**MATERIALS PROVIDED**
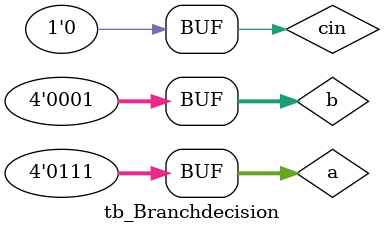
<source format=sv>
`timescale 1ns / 1ps


module tb_Branchdecision(

    );
    reg [3:0] a,b,s;
    reg cin,cout;
    Branchdecision uut(
        .a(a),
        .b(b),
        .s(s),
        .cout(cout),
        .cin(cin)
        );
        
     initial begin
        cin=1'b0;
        a=4'hF;
        b=4'h5;
        #10
        a=4'h9;
        b=4'hE;
        #10
        a=4'h1;
        b=4'hD;
        #10
        a=4'h7;
        b=4'h1;
      end
endmodule

</source>
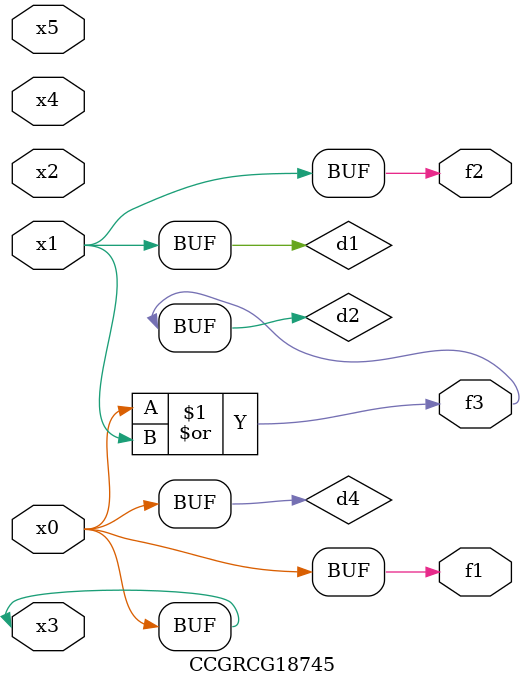
<source format=v>
module CCGRCG18745(
	input x0, x1, x2, x3, x4, x5,
	output f1, f2, f3
);

	wire d1, d2, d3, d4;

	and (d1, x1);
	or (d2, x0, x1);
	nand (d3, x0, x5);
	buf (d4, x0, x3);
	assign f1 = d4;
	assign f2 = d1;
	assign f3 = d2;
endmodule

</source>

**DIRECTIONS**
Copy each line of the data above that holds "assign".

**COMPLETED TASK**
	assign f1 = d4;
	assign f2 = d1;
	assign f3 = d2;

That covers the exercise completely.